Apparently the new twitter debate is about how much you need languages as an historian. Like most people who got a history PhD but had zero aptitude for learning new languages (& horrible HS experiences of the same), I have mixed feelings about this.
I shifted to being a history major partway through college & after swearing off ever taking another language class, since my HS Spanish was perhaps my worst academic experience ever. Because of this, I have never lost a sense of playing catch up with my language skills.
So between my third and fourth years of college I took an intensive Latin summer program. It was not for me. I ended up retaking Latin from scratch, starting with two semesters at a great community college, then two semesters at a very expensive private university.
My Latin is Good Enough, meaning I can take a translation, find the corresponding Latin, and figure out if the translation is good enough for the purposes of my argument. Thankfully there are lots of good translations out there to work with, & you can work a whole career that way
Do I wish my Latin was good enough that I could sit down and just read the original Latin? Of course. Is that ever likely to happen? No. Is that fine? For me, it is.
You do need the language. You don't need fluency.
Considering how many articles I've read arguing over how to define what being able to read in the Middle Ages actually meant, I find it a bit odd that there are language purists. Seems to me to be a bit of myopia within the field, but whatever.
I sincerely wish my Old English was better.
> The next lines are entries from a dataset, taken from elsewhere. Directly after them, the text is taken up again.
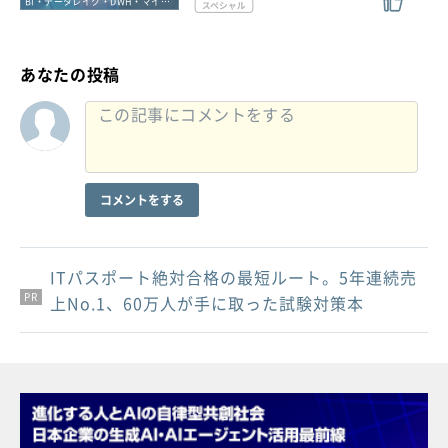
BI・データレイク・DWH・マイニング
あなたの投稿
コメントをする
ITパスポート絶対合格の最短ルート。5年連続売
PR
PR
PR
上No.1、60万人が手に取った試験対策本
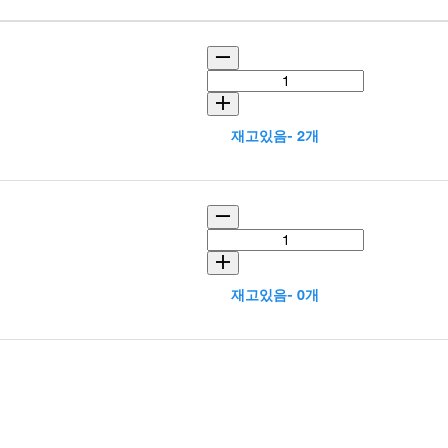
재고있음- 2개
재고있음- 0개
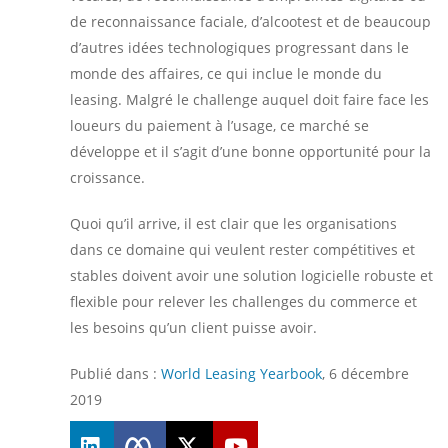
de reconnaissance faciale, d’alcootest et de beaucoup
d’autres idées technologiques progressant dans le
monde des affaires, ce qui inclue le monde du
leasing. Malgré le challenge auquel doit faire face les
loueurs du paiement à l’usage, ce marché se
développe et il s’agit d’une bonne opportunité pour la
croissance.
Quoi qu’il arrive, il est clair que les organisations
dans ce domaine qui veulent rester compétitives et
stables doivent avoir une solution logicielle robuste et
flexible pour relever les challenges du commerce et
les besoins qu’un client puisse avoir.
Publié dans :
World Leasing Yearbook
, 6 décembre
2019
I only had one semester of it in grad school because that was all that was available. If I hadn't already had years of Latin & German, & a very understanding adviser, I would not have passed that language exam.
But again, I can work backwords through a translation to make an argument. For the kind of arguments I am making as an historian, that is Good Enough. I wish it were better, but again, fluency is not necessary to be an historian of the period.
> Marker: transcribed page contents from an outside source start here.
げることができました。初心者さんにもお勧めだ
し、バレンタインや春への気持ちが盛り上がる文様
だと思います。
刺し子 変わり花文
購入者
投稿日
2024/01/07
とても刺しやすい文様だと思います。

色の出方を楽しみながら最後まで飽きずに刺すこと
Now here's where it gets tricky: my years (and years) of German language classes were a waste of time. Well, they helped a little when I was learning OE, but otherwise? A waste of time and a lot of money.
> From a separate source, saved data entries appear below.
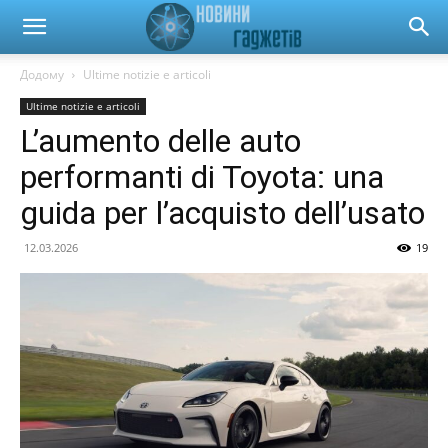
Новини
Додому
Ultime notizie e articoli
Ultime notizie e articoli
гаджетів
L’aumento delle auto
performanti di Toyota: una
та
guida per l’acquisto dell’usato
12.03.2026
19
автомобілів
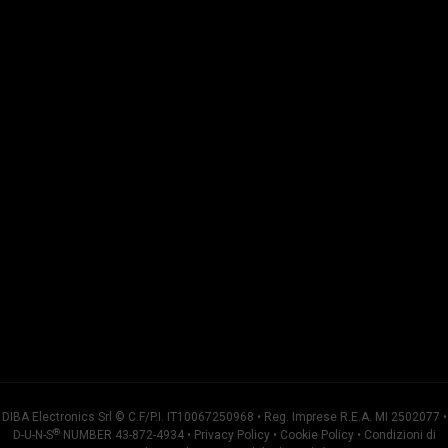
DIBA Electronics Srl © C.F/P.I. IT10067250968 • Reg. Imprese R.E.A. MI 2502077 •
®
D-U-N-S
NUMBER 43-872-4934 •
Privacy Policy
•
Cookie Policy
•
Condizioni di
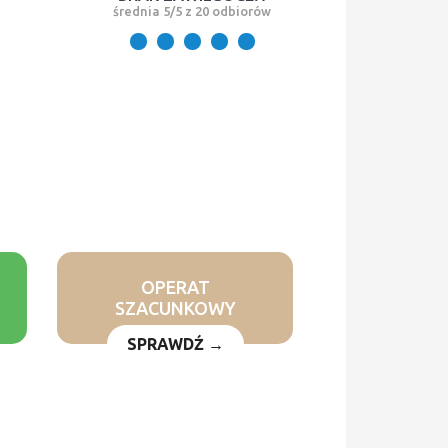
średnia 5/5 z 20 odbiorów
OPERAT
SZACUNKOWY
SPRAWDŹ →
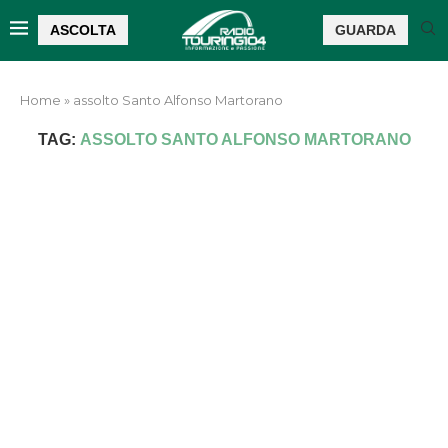
ASCOLTA
GUARDA
Home
»
assolto Santo Alfonso Martorano
TAG:
ASSOLTO SANTO ALFONSO MARTORANO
Yes, I passed the German exam on the first try (I am proud of that, the examiner at my program was notoriously hard). But I can't read German scholarship. At my peak I could have a decent, if slow conversation in German, and could read for pleasure. But academic German is brutal.
Let me give you a sense: my partner was a German lit major who took over a decade of German, including two study abroads in HS. She wrote complex papers in German.
And she can barely get through a paragraph of one of my academic medieval articles in German in an hour.
Academic German might as well be another language, as my native-speaking Berlitz instructor informed me. Most of the key terms aren't in the dictionary, and even the grammar is different. My partner would just tell me what the literal meanings of the compound words were & move on
I had to pass that German exam, so I guess it was useful in that way, but I never use my German. I wish I could read German scholarship, but ultimately, there's enough English language scholarship that I effectively don't have to. Horribly linguo-centric, but no less true for it.
So what this long diversion from grading comes down to: yes, you need some familiarity with your primary source languages to be an historian, but you don't need to be fluent, or even close. Secondary source languages are both useful & a noble ideal, but not required in all fields
How much you need the language skills as an historian is going to depend on what your research is.
And it is absolutely fine to tailor your research based on your language skills.